OK, now that my “biblical” title has caught your attention I’ll explain myself …
2014 has seen big changes in Office 365. Microsoft has been rolling out change after change after change. Delve, Clutter, Sway, Office Mix as well as many backend changes and upgrades have made Office 365 a whole bunch better at the end of 2014 than it was going into 2014. But the change roll also includes deletions of which the single biggest has to be the deprecation and removal of the “public website” component of Office 365.

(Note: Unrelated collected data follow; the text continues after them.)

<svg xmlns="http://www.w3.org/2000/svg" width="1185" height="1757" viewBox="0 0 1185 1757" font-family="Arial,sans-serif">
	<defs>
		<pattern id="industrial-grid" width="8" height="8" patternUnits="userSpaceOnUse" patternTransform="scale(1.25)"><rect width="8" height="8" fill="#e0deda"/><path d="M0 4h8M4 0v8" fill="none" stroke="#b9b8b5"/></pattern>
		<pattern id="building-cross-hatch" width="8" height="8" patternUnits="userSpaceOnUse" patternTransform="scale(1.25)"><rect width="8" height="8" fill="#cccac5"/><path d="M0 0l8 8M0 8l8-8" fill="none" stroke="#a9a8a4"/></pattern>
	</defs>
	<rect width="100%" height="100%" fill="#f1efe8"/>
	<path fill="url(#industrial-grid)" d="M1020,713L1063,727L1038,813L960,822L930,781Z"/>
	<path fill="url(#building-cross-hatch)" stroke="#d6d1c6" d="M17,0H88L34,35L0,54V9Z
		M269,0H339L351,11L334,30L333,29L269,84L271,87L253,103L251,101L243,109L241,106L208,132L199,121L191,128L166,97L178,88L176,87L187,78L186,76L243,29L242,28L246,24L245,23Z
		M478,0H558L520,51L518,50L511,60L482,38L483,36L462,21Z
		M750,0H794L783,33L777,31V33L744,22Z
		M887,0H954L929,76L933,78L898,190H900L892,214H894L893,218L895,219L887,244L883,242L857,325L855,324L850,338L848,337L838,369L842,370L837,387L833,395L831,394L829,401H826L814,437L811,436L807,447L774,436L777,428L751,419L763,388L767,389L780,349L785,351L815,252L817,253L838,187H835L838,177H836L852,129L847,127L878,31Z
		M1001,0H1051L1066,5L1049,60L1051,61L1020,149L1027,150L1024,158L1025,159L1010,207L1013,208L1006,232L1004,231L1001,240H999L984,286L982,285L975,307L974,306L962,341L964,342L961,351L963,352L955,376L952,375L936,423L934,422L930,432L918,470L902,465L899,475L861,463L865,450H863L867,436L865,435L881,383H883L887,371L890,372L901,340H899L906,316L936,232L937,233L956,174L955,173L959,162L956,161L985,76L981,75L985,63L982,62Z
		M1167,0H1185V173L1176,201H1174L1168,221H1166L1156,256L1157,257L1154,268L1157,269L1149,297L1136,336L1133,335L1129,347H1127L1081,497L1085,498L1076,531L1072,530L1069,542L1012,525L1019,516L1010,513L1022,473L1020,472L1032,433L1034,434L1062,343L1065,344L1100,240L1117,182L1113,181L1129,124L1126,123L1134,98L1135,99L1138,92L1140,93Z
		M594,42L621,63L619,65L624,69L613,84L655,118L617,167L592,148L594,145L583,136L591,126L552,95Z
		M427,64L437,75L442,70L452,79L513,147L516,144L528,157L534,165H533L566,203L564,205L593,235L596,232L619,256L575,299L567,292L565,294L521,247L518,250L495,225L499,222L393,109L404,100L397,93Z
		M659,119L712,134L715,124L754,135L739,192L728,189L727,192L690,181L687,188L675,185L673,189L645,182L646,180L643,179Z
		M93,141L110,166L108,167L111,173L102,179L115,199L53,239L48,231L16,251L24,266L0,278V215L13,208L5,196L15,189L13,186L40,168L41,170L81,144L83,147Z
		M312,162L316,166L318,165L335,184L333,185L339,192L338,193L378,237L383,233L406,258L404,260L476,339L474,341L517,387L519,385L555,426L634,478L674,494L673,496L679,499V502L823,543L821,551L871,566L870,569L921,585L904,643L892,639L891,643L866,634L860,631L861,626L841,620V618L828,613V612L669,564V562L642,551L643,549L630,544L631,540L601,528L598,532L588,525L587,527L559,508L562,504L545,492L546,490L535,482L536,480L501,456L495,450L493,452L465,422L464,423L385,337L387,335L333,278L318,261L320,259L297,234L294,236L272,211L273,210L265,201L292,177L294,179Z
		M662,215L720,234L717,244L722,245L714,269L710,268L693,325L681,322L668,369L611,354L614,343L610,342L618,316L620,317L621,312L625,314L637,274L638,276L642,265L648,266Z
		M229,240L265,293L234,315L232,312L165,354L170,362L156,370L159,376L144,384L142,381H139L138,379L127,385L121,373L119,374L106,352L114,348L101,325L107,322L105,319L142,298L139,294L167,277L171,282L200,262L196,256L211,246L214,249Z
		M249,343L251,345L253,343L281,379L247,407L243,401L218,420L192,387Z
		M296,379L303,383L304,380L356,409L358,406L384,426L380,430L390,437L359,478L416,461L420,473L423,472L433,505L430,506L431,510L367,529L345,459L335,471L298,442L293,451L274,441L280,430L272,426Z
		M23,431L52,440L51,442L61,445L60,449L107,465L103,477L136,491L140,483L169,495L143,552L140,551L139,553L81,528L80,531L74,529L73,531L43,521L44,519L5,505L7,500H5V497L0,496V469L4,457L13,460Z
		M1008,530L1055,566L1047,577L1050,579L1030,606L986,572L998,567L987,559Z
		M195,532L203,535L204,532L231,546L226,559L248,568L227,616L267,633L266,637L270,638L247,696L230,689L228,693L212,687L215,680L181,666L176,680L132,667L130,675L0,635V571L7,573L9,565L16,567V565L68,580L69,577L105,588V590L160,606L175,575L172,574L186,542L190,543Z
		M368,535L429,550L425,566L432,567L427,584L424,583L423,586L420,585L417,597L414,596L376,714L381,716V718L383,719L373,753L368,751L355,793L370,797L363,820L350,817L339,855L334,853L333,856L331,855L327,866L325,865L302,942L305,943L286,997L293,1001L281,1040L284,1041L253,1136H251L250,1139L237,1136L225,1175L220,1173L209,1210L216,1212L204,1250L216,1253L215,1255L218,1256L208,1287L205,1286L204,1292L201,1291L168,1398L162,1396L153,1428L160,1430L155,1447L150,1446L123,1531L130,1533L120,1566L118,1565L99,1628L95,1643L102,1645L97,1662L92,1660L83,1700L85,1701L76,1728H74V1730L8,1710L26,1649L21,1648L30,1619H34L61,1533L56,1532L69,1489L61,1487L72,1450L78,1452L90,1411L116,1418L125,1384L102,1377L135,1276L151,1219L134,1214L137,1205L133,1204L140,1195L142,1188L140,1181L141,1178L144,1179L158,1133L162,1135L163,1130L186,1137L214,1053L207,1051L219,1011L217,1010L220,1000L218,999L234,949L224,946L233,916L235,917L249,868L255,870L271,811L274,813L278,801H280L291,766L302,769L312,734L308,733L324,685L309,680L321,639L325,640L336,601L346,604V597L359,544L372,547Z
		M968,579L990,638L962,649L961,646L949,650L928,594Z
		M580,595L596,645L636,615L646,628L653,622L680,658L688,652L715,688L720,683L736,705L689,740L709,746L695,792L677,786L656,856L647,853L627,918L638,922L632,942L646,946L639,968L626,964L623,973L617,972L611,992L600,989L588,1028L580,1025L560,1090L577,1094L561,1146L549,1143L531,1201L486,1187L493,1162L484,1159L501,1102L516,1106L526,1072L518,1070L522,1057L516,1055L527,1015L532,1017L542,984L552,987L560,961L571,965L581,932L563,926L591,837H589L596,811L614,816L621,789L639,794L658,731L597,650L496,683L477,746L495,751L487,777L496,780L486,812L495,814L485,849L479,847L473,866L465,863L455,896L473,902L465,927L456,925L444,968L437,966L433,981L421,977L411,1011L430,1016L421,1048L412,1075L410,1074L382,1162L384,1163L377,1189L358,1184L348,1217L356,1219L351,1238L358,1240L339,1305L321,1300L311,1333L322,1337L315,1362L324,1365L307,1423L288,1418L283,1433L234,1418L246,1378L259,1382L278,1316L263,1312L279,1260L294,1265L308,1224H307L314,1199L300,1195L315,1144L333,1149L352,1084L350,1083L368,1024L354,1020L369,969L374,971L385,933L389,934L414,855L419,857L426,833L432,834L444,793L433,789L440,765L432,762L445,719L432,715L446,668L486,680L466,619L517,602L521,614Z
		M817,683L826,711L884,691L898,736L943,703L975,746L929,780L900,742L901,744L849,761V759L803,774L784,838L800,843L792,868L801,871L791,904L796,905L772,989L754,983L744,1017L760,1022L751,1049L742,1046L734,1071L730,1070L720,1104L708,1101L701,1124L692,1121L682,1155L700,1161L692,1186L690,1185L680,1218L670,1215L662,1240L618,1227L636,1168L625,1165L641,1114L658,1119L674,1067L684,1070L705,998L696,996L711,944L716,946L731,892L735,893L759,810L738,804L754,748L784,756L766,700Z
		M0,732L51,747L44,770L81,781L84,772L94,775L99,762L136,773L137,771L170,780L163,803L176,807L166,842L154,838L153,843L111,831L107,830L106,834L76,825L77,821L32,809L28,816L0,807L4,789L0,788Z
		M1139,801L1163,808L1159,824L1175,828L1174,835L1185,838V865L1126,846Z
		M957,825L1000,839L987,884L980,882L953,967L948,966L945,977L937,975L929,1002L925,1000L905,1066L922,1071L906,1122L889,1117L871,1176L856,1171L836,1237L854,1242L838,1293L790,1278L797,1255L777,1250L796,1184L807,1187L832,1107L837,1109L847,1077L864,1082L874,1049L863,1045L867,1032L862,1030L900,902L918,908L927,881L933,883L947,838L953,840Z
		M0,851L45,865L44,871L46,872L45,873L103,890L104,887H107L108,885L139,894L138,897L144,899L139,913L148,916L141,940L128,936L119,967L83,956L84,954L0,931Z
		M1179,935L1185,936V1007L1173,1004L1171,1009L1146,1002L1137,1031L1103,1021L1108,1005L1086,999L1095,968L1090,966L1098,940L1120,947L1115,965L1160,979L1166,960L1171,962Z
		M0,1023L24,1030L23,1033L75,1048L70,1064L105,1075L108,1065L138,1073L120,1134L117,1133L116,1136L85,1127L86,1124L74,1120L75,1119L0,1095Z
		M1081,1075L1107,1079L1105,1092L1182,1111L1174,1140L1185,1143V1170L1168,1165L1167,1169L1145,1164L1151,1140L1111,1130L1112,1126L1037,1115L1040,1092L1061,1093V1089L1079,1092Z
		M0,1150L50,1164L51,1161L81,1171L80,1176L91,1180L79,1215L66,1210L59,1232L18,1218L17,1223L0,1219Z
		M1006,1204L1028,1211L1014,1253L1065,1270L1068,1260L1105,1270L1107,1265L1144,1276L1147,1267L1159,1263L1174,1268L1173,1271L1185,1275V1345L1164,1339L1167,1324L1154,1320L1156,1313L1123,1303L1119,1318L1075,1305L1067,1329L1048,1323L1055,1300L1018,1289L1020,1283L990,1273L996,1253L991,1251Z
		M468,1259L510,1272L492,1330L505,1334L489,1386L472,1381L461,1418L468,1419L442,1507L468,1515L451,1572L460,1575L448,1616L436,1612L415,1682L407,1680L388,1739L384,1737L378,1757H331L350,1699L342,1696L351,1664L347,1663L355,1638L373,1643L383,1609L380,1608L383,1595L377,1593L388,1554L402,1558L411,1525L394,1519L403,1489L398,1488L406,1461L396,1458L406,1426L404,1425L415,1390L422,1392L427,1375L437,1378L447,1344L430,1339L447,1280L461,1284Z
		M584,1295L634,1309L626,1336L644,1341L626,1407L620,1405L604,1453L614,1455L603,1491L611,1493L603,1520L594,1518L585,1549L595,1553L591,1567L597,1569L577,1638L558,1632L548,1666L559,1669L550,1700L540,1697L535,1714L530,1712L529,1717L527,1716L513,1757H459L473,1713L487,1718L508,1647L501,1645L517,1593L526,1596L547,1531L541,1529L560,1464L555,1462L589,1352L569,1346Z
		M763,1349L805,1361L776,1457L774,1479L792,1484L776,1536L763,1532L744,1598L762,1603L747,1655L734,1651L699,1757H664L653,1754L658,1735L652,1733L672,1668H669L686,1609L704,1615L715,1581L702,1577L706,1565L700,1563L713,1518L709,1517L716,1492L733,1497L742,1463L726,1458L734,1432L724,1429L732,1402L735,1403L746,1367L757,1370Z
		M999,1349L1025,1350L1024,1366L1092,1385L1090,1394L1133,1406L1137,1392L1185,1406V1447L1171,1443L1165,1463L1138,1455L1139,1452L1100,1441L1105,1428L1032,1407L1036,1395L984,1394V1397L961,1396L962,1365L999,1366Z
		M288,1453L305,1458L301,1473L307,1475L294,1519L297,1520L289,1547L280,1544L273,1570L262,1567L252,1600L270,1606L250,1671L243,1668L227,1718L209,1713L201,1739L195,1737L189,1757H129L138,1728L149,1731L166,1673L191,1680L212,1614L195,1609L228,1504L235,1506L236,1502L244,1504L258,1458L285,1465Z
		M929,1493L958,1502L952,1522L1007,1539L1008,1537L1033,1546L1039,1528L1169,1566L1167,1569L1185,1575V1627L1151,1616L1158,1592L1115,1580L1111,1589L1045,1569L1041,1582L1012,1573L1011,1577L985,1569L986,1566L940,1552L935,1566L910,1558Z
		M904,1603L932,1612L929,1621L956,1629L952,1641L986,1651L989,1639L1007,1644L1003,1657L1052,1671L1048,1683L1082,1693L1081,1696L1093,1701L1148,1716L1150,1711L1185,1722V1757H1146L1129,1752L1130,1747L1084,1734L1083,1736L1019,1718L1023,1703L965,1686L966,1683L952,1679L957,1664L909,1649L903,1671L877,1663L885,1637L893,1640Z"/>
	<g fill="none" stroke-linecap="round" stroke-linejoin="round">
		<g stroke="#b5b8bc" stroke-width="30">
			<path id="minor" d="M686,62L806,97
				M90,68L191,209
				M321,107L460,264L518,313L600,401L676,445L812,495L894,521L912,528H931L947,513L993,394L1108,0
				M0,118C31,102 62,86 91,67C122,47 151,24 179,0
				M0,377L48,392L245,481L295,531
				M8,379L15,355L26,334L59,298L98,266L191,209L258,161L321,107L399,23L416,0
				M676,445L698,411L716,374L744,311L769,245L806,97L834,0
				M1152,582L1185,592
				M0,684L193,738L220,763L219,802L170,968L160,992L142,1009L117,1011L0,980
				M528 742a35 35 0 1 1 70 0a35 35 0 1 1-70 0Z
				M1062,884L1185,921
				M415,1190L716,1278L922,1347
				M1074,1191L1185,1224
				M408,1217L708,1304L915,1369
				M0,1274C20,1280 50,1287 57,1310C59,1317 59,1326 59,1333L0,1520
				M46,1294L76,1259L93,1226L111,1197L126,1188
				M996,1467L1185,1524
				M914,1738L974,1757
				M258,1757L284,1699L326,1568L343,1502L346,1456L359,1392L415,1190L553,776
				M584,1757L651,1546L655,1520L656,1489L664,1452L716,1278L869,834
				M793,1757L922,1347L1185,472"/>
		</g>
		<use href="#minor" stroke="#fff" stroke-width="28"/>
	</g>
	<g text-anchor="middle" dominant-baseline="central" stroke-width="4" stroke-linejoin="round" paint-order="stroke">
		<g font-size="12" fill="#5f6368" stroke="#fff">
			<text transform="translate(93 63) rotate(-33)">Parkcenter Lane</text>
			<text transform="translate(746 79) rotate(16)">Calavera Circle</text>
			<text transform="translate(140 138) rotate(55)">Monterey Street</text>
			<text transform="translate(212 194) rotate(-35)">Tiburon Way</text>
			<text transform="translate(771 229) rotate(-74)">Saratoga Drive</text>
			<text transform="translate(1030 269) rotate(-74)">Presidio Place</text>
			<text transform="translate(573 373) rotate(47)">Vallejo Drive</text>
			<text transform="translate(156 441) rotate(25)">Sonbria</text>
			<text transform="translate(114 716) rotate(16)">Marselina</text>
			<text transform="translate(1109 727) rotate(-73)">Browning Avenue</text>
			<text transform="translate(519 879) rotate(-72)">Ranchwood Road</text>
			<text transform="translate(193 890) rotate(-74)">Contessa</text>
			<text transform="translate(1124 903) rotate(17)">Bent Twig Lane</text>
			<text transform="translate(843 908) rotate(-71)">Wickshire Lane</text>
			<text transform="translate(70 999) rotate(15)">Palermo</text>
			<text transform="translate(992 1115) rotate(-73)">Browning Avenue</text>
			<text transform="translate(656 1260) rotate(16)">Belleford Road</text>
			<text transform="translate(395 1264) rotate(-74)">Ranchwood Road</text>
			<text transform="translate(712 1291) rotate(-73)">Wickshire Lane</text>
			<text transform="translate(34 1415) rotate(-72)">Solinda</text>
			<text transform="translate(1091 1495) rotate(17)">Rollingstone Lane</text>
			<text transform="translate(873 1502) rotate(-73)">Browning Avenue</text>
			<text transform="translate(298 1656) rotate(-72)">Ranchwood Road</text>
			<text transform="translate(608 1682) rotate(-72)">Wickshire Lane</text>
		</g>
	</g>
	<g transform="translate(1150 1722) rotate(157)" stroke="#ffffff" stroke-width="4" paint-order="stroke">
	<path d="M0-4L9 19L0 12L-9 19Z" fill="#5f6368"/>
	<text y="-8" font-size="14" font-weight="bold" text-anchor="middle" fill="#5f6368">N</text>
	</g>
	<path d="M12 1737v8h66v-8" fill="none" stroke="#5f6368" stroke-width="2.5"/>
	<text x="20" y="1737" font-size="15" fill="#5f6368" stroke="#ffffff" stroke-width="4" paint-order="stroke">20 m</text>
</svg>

To be honest, I never got all warm and fuzzy about the public website feature of Office 365. It was an attempt by Microsoft to counter things like WordPress but they built it on top of SharePoint technologies that really didn’t lend themselves to public facing sites. Don’t get me wrong, SharePoint is awesome and an incredible tool to do many, many things (there is a reason why itgroove is heavily involved in SharePoint and it’s the Swiss-army knife nature of SharePoint). But it really didn’t provide a great platform for public sites. And the third-party ecosystem never really attached itself to Office 365 public websites, certainly not in the way that it has to WordPress. This made it very hard for organizations to build a public site in Office 365 that had the polish and sparkle you see in so many WordPress sites because the building blocks just weren’t there. This meant that the actual uptake in Office 365 of public sites (tenancies actually using public sites) was miniscule.
I have made reference elsewhere on this blog to the ruthlessly Darwinian nature of the Internet and Microsoft is no exception to this Darwinism. They have become pretty ruthless about the “cruft” in their products and there is a definite trend of them now turfing the bits of a product, in this case Office 365, that simply aren’t being utilized by the great majority of their users. Bits and pieces of SharePoint Online within Office 365 disappeared earlier in the year and then public websites hit the chopping block in mid-December. I’m sure we’ll see a continuation of this “pruning” in 2015 as we will also see more functionality being rolled into Office 365.
Office 365 is rapidly becoming Microsoft’s premier product (my emphasis); it is certainly their main focus for driving Cloud uptake (sorry, Azure). Those of us that were at the November MVP conference were shown some very interesting stats about Office 365 growth and to be blunt, Microsoft has never seen a product grow like this puppy. The stats are mind boggling and Microsoft is clearly committed to keeping this train rolling straight and true. So the deletions, adds and fine tuning will continue.
Don’t despair if you are an Office 365 public website user as Microsoft isn’t throwing the OFF switch on running public websites just yet. The plan is to leave them in place for up to 2 years but they won’t allow new instances to spin up going forward. This gives current users more than enough time to evaluate alternatives and then make the switch in a controlled manner. Microsoft has not shed any light on what they might suggest as a replacement (there is all sorts of rampant speculation and rumour about them partnering with other vendors such as GoDaddy but that is only speculation at this point). My guess is that many users will head on over to WordPress or something similar. But you never know what might be just around the corner. Microsoft has sprung some things on us this year that we didn’t see coming (Sway, anyone?) so there *might* be something up their corporate sleeve that is going to blow us all away.
I still contend that Office 365 is the best value going out there in the Cloud regardless of the size of your organization. There is just so much that you can do with the tools that Office 365 gives you, specially when you start using SharePoint and leverage OneNote. And ignore those pundits out there that suggest Microsoft is making some sort of cash grab by removing public websites without lowering the Office 365 subscription price; their comments are misguided and misinformed. With the continuous improvements and additions that Microsoft is making to Office 365 the value proposition only continues to expand, not contract.